L’era del reso gratuito sembra ormai agli sgoccioli: sono tanti i grandi marchi che hanno deciso di introdurre una commissione per la restituzione degli acquisti. In Gran Bretagna, da qualche mese, il gruppo spagnolo Inditex, a cui fa capo anche Zara, chiede un contributo fisso, pari a quasi 2 sterline, per il reso presso i punti di raccolta o a domicilio. Una politica intrapresa anche dal colosso giapponese Uniqlo e dai britannici Asos. Decisioni che avranno ripercussioni anche nei negozi milanesi.

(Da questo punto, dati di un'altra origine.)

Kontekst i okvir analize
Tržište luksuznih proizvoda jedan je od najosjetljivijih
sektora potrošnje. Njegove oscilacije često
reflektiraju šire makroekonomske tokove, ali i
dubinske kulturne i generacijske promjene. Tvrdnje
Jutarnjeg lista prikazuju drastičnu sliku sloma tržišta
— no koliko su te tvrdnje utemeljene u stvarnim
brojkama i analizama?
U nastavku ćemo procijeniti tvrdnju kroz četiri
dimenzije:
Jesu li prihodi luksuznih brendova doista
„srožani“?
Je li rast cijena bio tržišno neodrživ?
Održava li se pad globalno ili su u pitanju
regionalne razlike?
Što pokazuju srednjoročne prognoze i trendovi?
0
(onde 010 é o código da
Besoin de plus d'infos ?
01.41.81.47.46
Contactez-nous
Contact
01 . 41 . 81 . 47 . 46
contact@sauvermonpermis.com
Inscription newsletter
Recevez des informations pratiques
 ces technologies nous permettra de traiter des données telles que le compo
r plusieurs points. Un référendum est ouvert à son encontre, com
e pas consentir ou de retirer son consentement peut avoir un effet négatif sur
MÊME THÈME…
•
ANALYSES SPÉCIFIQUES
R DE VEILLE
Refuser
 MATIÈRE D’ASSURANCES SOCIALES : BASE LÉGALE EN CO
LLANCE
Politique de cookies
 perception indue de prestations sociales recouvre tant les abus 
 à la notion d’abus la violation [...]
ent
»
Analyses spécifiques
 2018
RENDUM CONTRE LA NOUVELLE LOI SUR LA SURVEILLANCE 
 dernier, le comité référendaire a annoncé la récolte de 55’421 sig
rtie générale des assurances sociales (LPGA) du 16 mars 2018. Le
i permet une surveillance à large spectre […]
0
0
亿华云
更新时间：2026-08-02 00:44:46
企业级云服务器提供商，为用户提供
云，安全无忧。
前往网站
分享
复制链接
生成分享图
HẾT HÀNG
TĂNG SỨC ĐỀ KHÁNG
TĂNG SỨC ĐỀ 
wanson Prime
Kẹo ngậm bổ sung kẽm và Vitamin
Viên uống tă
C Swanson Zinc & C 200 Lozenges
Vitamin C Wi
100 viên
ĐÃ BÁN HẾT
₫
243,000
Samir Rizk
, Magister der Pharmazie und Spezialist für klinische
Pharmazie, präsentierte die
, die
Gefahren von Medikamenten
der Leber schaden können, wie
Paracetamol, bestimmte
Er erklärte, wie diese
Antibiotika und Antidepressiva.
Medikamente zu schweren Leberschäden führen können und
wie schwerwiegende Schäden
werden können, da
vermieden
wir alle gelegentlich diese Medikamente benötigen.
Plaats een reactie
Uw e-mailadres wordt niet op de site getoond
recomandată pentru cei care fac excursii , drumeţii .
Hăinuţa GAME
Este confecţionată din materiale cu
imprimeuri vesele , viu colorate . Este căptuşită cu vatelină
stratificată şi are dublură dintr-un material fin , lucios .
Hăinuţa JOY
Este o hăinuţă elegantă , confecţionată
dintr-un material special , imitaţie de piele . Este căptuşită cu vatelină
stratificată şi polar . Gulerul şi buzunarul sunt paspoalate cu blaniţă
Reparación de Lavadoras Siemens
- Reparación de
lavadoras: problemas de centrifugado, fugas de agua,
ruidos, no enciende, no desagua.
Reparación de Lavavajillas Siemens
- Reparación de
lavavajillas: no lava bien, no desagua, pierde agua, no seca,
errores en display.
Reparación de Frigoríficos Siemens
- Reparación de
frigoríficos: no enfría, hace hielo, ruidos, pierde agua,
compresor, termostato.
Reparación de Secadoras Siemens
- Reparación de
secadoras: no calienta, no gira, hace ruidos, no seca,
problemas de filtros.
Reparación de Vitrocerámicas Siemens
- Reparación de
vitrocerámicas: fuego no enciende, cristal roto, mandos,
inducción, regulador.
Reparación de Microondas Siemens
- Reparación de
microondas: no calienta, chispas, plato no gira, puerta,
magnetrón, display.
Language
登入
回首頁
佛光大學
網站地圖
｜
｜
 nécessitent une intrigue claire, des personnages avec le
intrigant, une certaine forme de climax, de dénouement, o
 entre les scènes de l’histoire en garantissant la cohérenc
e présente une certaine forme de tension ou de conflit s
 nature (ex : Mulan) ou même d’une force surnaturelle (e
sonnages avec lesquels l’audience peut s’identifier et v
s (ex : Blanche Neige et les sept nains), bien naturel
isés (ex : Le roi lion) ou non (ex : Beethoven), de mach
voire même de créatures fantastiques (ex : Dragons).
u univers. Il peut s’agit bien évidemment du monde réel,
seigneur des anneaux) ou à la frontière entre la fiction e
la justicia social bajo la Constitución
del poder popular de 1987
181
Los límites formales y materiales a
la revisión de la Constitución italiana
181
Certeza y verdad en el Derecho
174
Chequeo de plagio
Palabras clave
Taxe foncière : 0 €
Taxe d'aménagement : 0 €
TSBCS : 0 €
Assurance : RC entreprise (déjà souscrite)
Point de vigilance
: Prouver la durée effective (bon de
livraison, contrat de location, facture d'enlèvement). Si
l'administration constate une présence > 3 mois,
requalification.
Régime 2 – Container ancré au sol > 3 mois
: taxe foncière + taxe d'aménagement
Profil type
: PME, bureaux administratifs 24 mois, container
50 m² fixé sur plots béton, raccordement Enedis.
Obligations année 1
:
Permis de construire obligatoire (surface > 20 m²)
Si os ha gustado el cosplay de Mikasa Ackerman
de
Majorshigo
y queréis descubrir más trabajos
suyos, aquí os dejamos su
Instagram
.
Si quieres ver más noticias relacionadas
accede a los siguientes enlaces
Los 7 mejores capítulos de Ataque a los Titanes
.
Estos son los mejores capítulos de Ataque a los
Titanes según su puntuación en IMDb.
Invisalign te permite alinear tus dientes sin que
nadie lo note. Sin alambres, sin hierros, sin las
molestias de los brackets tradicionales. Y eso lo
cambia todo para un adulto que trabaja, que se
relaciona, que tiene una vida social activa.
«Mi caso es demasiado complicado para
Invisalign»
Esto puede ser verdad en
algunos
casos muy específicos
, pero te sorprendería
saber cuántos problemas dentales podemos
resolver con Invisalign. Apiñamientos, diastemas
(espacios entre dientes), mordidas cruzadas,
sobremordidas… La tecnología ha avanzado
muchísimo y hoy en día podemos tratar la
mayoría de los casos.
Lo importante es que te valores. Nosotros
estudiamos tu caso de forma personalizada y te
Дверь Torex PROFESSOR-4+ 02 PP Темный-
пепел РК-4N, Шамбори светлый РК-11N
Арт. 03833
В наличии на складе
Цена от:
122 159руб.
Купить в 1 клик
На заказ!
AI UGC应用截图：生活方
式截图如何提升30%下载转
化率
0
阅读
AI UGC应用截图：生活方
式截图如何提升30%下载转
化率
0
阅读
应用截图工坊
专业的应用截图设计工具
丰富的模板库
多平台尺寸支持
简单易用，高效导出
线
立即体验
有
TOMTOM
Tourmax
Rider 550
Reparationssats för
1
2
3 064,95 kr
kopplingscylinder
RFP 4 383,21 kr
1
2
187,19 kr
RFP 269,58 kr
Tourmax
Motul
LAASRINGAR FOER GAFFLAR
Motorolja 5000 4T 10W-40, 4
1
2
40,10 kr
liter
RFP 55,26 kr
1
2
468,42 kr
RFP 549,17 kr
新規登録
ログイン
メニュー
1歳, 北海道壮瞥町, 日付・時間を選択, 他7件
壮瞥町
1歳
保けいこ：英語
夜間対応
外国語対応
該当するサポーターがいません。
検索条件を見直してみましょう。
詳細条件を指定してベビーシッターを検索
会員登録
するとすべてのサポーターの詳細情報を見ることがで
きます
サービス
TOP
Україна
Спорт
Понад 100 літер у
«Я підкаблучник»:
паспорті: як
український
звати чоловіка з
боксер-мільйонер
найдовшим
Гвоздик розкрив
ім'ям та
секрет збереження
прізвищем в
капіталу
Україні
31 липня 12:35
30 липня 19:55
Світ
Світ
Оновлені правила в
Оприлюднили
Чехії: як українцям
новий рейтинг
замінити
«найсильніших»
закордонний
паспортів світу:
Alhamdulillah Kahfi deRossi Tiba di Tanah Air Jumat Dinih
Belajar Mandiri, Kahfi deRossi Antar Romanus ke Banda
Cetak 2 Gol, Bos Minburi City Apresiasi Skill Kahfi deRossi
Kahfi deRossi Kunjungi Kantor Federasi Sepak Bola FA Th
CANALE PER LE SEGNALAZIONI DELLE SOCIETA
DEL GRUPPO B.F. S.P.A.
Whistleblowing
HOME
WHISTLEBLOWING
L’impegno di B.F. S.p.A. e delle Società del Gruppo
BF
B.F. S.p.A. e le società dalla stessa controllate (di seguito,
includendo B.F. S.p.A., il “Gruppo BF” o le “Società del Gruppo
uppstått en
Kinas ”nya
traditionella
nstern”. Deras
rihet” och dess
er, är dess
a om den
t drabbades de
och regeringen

Reso gratuito, i motivi della decisione
Dietro questa scelta ovviamente ci sono motivazioni economiche, visto che i resi comportano per le aziende un dispendio di tempo e denaro. Contando sul free return, molti consumatori acquistano più articolo di taglia e di colore dello stesso capo, in modo da provarli e poi restituirli gratuitamente. Altri consumatori comprano più abiti sapendo già che li restituiranno. Il motivo? Indossarli una volta per fare giusto una foto da postare sui social network.
L’impatto ambientale
I resi hanno anche un grande impatto ambientale, poiché spesso i vestiti restituiti non vengono rimessi in vendita ma buttati perché per le aziende risulta economicamente più conveniente. Un incredibile spreco e un notevole incremento delle emissioni di anidride carbonica prodotte dalla combustione dei rifiuti. Anche quando non finiscono in discarica, gli abiti resi hanno comunque un impatto sull’ambiente, considerando le spedizioni extra e gli imballaggi.
Come cambiano i consumi?
Abolire il reso gratuito modificherà i comportamenti di acquisto dei consumatori, costretti a diventare più oculati nelle loro scelte. Addio quindi allo shopping impulsivo e senza freni, con una maggiore attenzione alle spese e di riflesso anche all’impatto ambientale.